| What to produce |
Retype the listing exactly, with no images.

| Information supplied |
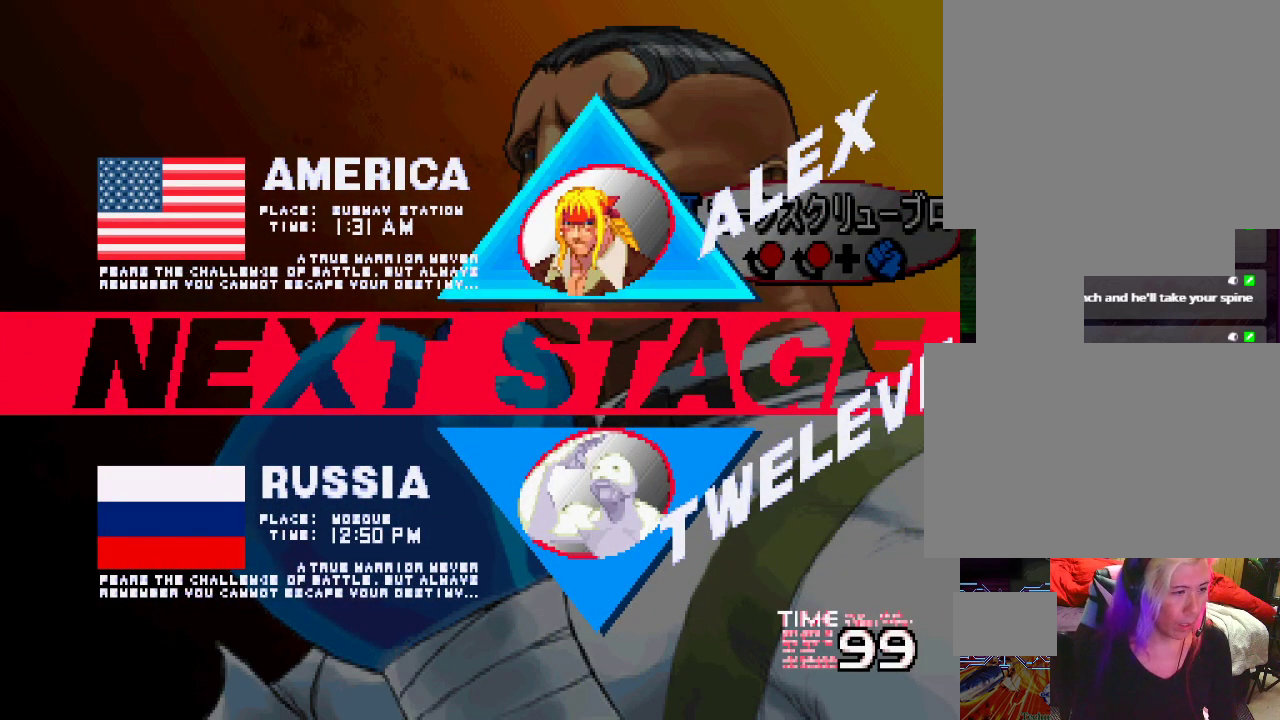
{"buttons": [], "left_stick": "center", "events": [[67, "L1", "down"], [117, "TRIANGLE", "down"], [150, "SQUARE", "down"], [333, "TRIANGLE", "up"], [350, "L1", "up"], [350, "SQUARE", "up"]]}
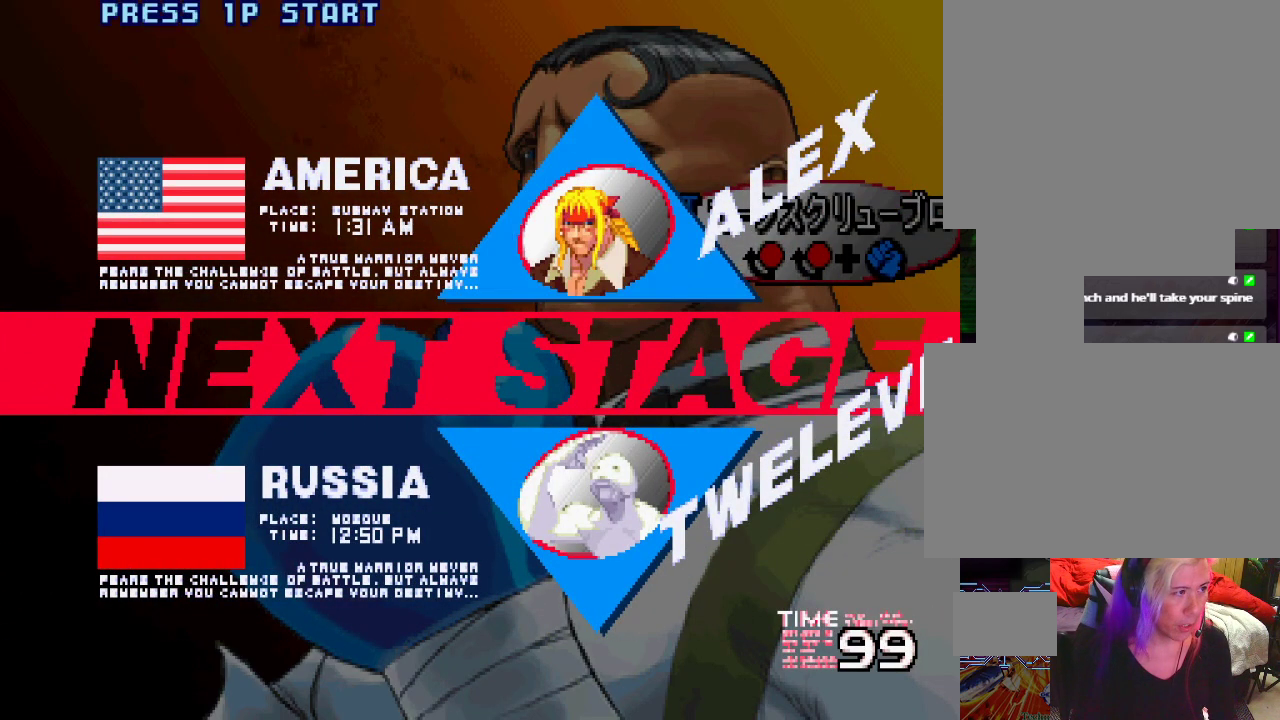
{"buttons": ["CROSS", "CIRCLE", "SQUARE", "TRIANGLE", "L1"], "left_stick": "center", "events": [[183, "CROSS", "down"], [183, "L1", "down"], [183, "TRIANGLE", "down"], [233, "SQUARE", "down"], [450, "CIRCLE", "down"]]}
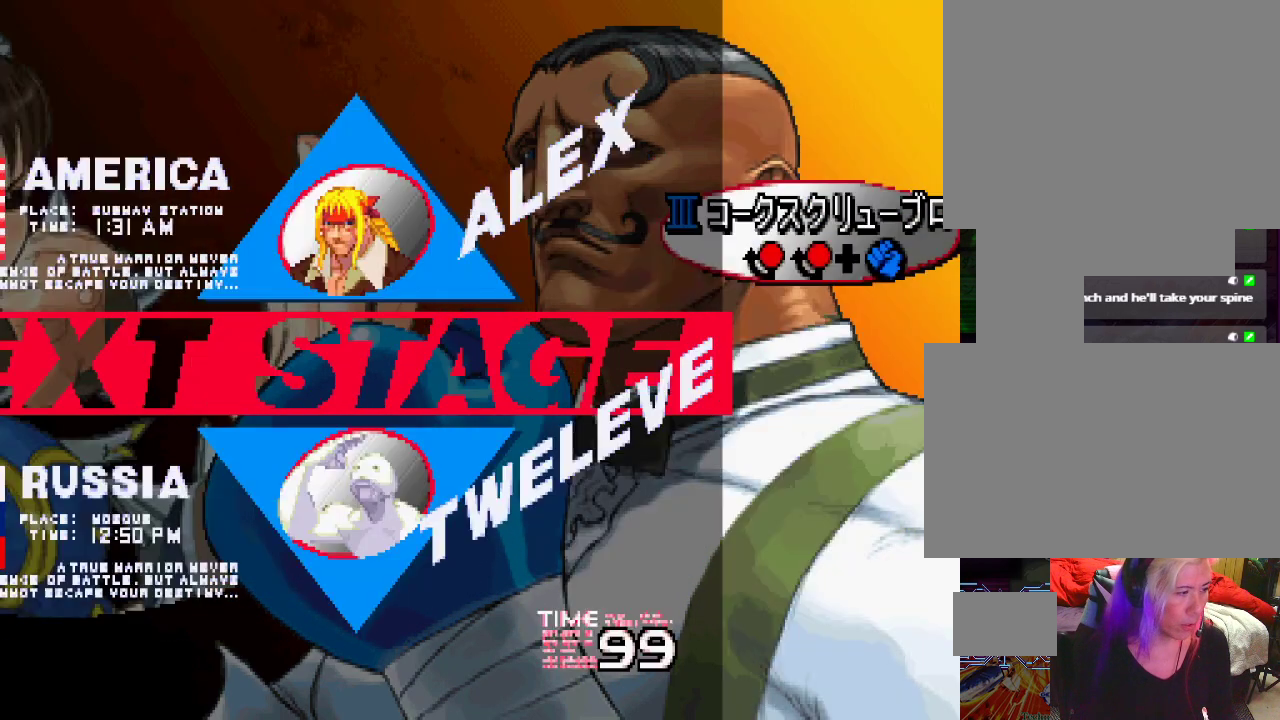
{"buttons": ["CIRCLE", "L2"], "left_stick": "center", "events": [[17, "CIRCLE", "up"], [100, "CROSS", "up"], [133, "L1", "up"], [133, "SQUARE", "up"], [150, "TRIANGLE", "up"], [367, "CIRCLE", "down"], [367, "CROSS", "down"], [367, "L2", "down"], [433, "CIRCLE", "up"], [433, "CROSS", "up"], [483, "CIRCLE", "down"]]}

| Result of the task |
{"buttons": [], "left_stick": "center", "events": [[67, "L1", "down"], [117, "TRIANGLE", "down"], [150, "SQUARE", "down"], [333, "TRIANGLE", "up"], [350, "L1", "up"], [350, "SQUARE", "up"]]}
{"buttons": ["CROSS", "CIRCLE", "SQUARE", "TRIANGLE", "L1"], "left_stick": "center", "events": [[183, "CROSS", "down"], [183, "L1", "down"], [183, "TRIANGLE", "down"], [233, "SQUARE", "down"], [450, "CIRCLE", "down"]]}
{"buttons": ["CIRCLE", "L2"], "left_stick": "center", "events": [[17, "CIRCLE", "up"], [100, "CROSS", "up"], [133, "L1", "up"], [133, "SQUARE", "up"], [150, "TRIANGLE", "up"], [367, "CIRCLE", "down"], [367, "CROSS", "down"], [367, "L2", "down"], [433, "CIRCLE", "up"], [433, "CROSS", "up"], [483, "CIRCLE", "down"]]}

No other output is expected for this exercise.